3. Luxury goods manufacturers generally cannot benefit from economies of scale --
ramping up demand often brings prices down, not up. For example, demand for hot tubs
spiked massively this summer, all across the globe ... and prices came *down*, because
manufacturers were able to perform much larger production runs.
3. *We can't pay for it.* This is B.S.; it'd cost us about $2 trillion a year (which
is, I admit, lots of cash) -- but the social programs we'd cut are costing us about
a trillion and a half. We can't figure out how to fund a five hundred billion a year?
1. Put the two top income tax brackets back to where they were in the 1950s. There's
$400B a year.
2. Put the corporate tax rate back where it was in the 1970s.
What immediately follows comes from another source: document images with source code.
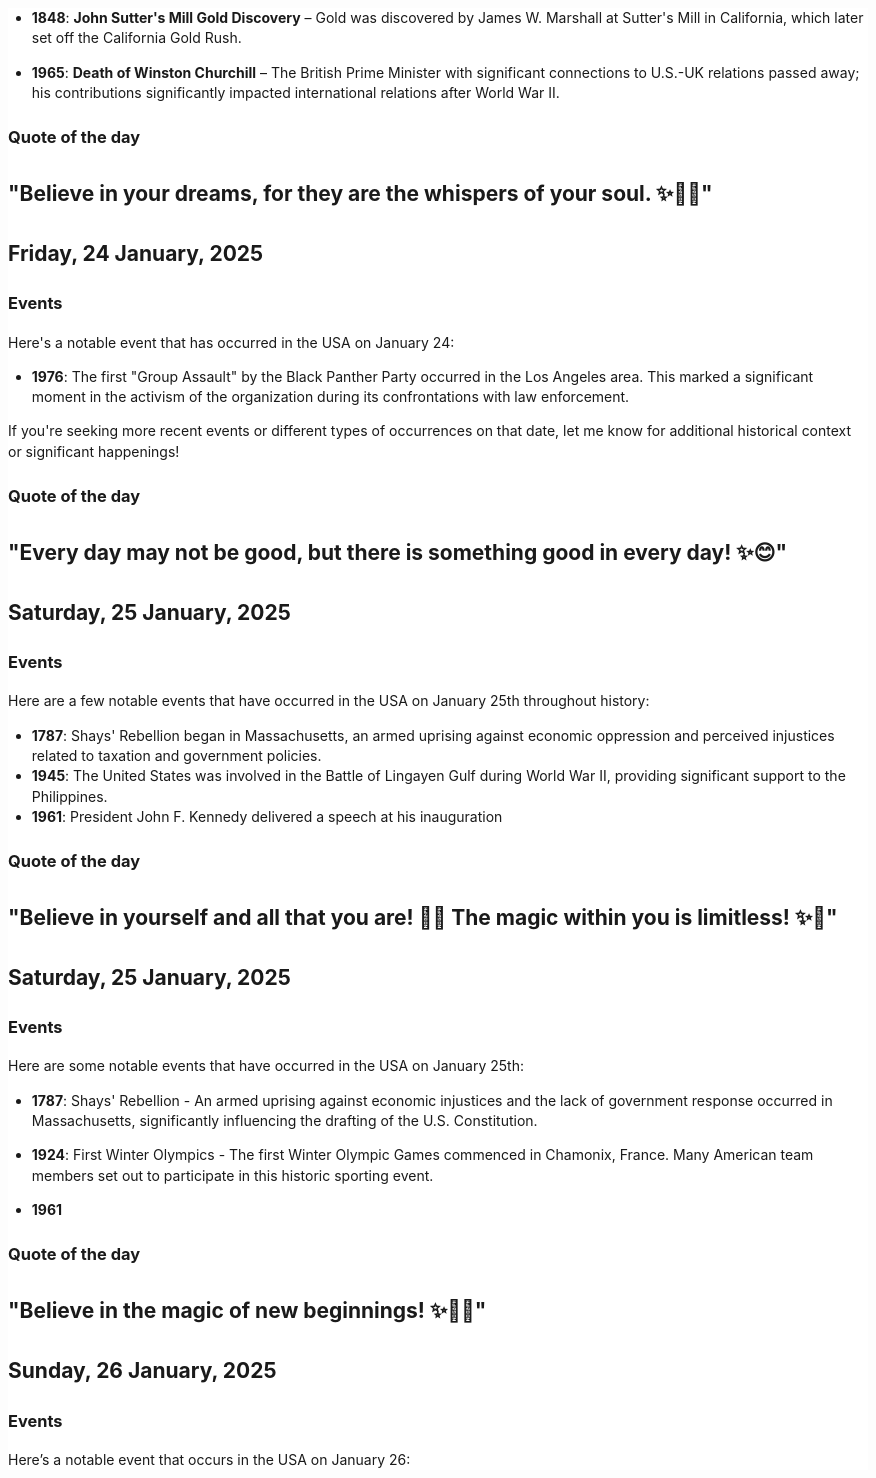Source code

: - **1848**: **John Sutter's Mill Gold Discovery** – Gold was discovered by James W. Marshall at Sutter's Mill in California, which later set off the California Gold Rush.
  
- **1965**: **Death of Winston Churchill** – The British Prime Minister with significant connections to U.S.-UK relations passed away; his contributions significantly impacted international relations after World War II.

### Quote of the day
"Believe in your dreams, for they are the whispers of your soul. ✨🌟💖"
-----
## Friday, 24 January, 2025
### Events
Here's a notable event that has occurred in the USA on January 24:

- **1976**: The first "Group Assault" by the Black Panther Party occurred in the Los Angeles area. This marked a significant moment in the activism of the organization during its confrontations with law enforcement.

If you're seeking more recent events or different types of occurrences on that date, let me know for additional historical context or significant happenings!
### Quote of the day
"Every day may not be good, but there is something good in every day! ✨😊"
-----
## Saturday, 25 January, 2025
### Events
Here are a few notable events that have occurred in the USA on January 25th throughout history:

- **1787**: Shays' Rebellion began in Massachusetts, an armed uprising against economic oppression and perceived injustices related to taxation and government policies.
- **1945**: The United States was involved in the Battle of Lingayen Gulf during World War II, providing significant support to the Philippines.
- **1961**: President John F. Kennedy delivered a speech at his inauguration
### Quote of the day
"Believe in yourself and all that you are! 🌟✨ The magic within you is limitless! ✨💖"
-----
## Saturday, 25 January, 2025
### Events
Here are some notable events that have occurred in the USA on January 25th:

- **1787**: Shays' Rebellion - An armed uprising against economic injustices and the lack of government response occurred in Massachusetts, significantly influencing the drafting of the U.S. Constitution.
  
- **1924**: First Winter Olympics - The first Winter Olympic Games commenced in Chamonix, France. Many American team members set out to participate in this historic sporting event.

- **1961**
### Quote of the day
"Believe in the magic of new beginnings! ✨🌱🌟"
-----
## Sunday, 26 January, 2025
### Events
Here’s a notable event that occurs in the USA on January 26:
There's another $100B
a year.
4. *That's socialism.* No more so than any welfare program -- and it requires a good
deal less government intervention than do our current models.
I'm absolutely willing to change my view, but will be much more influenced by pragmatic
arguments than philosophical ones; I'm not interested in arguing about whether or
not giving people "money for nothing" is fair or ethical, and I need rebuttals to
be substantive.
Edit:
Some folks have made really interesting and compelling arguments -- here are the summary
of the changes I've made to my opinion as a result:
1. Social security couldn't be phased out all at once, politically speaking -- at
the same time, UBI renders it unecessary, so it would need to be phased out gradually.
2. Housing benefits would also need to be phased out gradually, to mitigate community
disruption.
3. Universal healthcare is required; I'm not behind the idea of UBI trumping health insurance.
Because Americans pay far more for medical care per capita than other wealthy nations
without seeing any improvement in outcomes, we can afford a single payer option, which
(as the evidence of almost every developed country in the world can attest) is a perfectly
feasible option and tends to be more cost effective.